The thyroid gland is the largest gland of the human body. It is situated in the anterior side of the body, weighs approximately 20 grams, and consists of two lobes (right and left) connected by the isthmus. Occasionally, certain people have a third lobe, the pyramidal lobe. Its name arises from its shield-like shape (θυρεός = shield).
It lies around the trachea and the cricoid cartilage of the larynx, situated near vital structures such as the lower recurrent laryngeal nerves (innervating the vocal cords and being involved in voice production), the upper laryngeal nerves, the cervical sympathetic trunk and the parathyroid glands involved in calcium homeostasis. These elements should be recognized and preserved during thyroidectomy.
The thyroid gland is vascularized through the upper and lower thyroid artery and thyroid veins (superior, middle and inferior ones) forming a rich venous network.
The thyroid gland produces three hormones: 1) Thyroxine or (Τ4), and 2) triidothyronine or (Τ3) regulating the metabolism of all tissues, and 3) calcitonin that lowers the levels of calcium in the blood. The synthesis and secretion of thyroid hormones is regulated by thyroid stimulating hormone (TSH) produced by the anterior pituitary, which itself is regulated by thyrotropin-releasing hormone (TRH) produced by the hypothalamus. Iodine is necessary for the output of thyroid hormones.
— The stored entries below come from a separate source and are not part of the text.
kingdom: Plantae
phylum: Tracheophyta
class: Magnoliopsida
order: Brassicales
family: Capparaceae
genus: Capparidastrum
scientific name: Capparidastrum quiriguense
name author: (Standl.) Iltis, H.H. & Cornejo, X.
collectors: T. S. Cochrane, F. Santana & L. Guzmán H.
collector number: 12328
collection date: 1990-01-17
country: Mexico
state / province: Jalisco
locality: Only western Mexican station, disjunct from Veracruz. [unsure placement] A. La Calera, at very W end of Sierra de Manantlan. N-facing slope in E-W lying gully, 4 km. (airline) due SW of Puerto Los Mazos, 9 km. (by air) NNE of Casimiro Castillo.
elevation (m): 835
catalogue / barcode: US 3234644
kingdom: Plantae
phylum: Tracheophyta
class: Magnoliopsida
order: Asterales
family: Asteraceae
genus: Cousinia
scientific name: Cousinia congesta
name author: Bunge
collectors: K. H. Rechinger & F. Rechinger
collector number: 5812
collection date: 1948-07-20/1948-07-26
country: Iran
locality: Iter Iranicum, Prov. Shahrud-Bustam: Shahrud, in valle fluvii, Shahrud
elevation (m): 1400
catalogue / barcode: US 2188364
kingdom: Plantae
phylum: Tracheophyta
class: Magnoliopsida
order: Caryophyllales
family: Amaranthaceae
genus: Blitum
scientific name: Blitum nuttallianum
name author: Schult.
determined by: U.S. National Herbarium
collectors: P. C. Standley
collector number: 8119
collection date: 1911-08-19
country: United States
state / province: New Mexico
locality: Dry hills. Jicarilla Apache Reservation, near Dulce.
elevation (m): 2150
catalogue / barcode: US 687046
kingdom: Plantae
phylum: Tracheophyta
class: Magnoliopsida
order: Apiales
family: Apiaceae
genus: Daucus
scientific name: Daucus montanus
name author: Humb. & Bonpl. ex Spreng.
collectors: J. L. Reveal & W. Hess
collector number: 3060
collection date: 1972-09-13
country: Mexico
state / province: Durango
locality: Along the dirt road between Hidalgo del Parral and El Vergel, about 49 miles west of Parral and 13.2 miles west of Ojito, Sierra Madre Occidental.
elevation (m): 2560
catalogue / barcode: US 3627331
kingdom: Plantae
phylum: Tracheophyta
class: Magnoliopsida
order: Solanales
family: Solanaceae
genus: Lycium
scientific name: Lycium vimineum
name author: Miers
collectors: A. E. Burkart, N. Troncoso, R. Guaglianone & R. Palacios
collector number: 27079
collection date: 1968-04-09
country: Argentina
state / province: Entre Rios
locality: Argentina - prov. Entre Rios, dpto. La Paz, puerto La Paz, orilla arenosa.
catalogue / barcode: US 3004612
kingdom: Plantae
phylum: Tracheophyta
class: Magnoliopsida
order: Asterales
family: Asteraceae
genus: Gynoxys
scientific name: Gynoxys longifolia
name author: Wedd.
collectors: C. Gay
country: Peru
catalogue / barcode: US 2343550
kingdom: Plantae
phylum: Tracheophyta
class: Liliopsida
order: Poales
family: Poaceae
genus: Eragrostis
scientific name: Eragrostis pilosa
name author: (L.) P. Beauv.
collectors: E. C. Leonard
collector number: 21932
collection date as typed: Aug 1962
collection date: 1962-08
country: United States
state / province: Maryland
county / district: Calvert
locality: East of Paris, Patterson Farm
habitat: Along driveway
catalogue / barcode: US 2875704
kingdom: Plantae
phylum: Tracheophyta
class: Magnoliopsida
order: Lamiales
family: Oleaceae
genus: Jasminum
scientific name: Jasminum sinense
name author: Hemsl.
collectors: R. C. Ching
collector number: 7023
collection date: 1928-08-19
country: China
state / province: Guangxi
The conditions affecting the thyroid gland are numerous and are distinguished into:
- Development disorders
- Conditions causing hyperthyroidism
- Conditions causing hypothyroidism
- Theyroid cancer
A significant clinical finding is thyroid enlargement which can be either viewed or palpated while the patient performs swallowing movements. Thyroid enlargement, regardless of its cause, is called goitre.
Other symptoms are related to the occurrence of hypothyroidism (hypersensitivity to cold, dry skin, itching, disorders of menstruation, depression, etc.) or hyperthyroidism (sudden and unexplained weight loss, tachycardia, arrhythmia or palpitations, increased appetite, nervousness, stress, irritability, tremors in the hands, sweating, cycle changes in women, heat intolerance, diarrhea, thyroid enlargement, fatigue, muscle fatigue, speech difficulties, thinning of the skin, hair fragility). The clinical endocrinologist’s contribution is essential for documenting diagnosis and for planning treatment. The expert radiodiagnostician – ultrasonologist, the oncologist, the pathologist and the nuclear medicine specialist are the indispensable members of the medical team treating endocrine gland conditions and, specifically conditions of the thyroid.
Ultrasonography, thyroid gland measurement (Τ3, Τ4, TSH), scintigraphy, MRI and CT scan and Fine Needle Aspiration – FNA, contribute to the diagnosis of thyroid conditions.
Thyroid conditions that need to be treated surgically are the various types of goitre and thyroid cancer.
Minimally Invasive Video-Αssisted Thyroidectomy
The first endoscopic procedures in the neck were video-assisted parathyroidectomies related to small benign masses (adenomas). This method was then extended to the removal of small thyroid nodules after being slightly modified. The technique currently used does not include the instilling of CO2, and the creation of an appropriate surgical field by applying external fixation. This method is not indicated for all patients (15% of patients only are eligible).
The indications of a minimally invasive video-assisted thyroidectomy – MIVAT are benign conditions, low risk papillary carcinoma, and Grave’s disease. Conversely, contraindications are relapsing disease, locally advanced or metastatic carcinoma, and short neck in obese patients.
This technique includes putting the patient in a supine position without hyperextension of the head to create the adequate area of work. A horizontal incision of 1.5cm is performed at a distance of 2cm over the sterna notch. Preparation and access are the same as in open surgery until access to the thyroid gland. Subsequently, a 30ο endoscopic camera is inserted via an incision of 5-7mm in diameter initiating the endoscopic stage of the method. Small endoscopic tools of 2mm in diameter (forceps, scissors, etc.) are used for the preparation of elements and for completing the thyroidectomy. The surgical procedure times are similar to open surgery and it is possible to use dedicated devices and ultrasonic scissors (e.g. harmonic scalpel). Esthetic results are excellent and postoperative pain is minimal. In the case of a locally advanced disease or lymph node metastasis, conversion of laparoscopic to open surgery is necessary. According to recently published data in relation to the use of MIVAT to manage low risk papillary carcinomas, survival and relapse rates are similar compared to conventional thyroidectomy. It is, however, a method with a long learning curve requiring extensive surgical experience.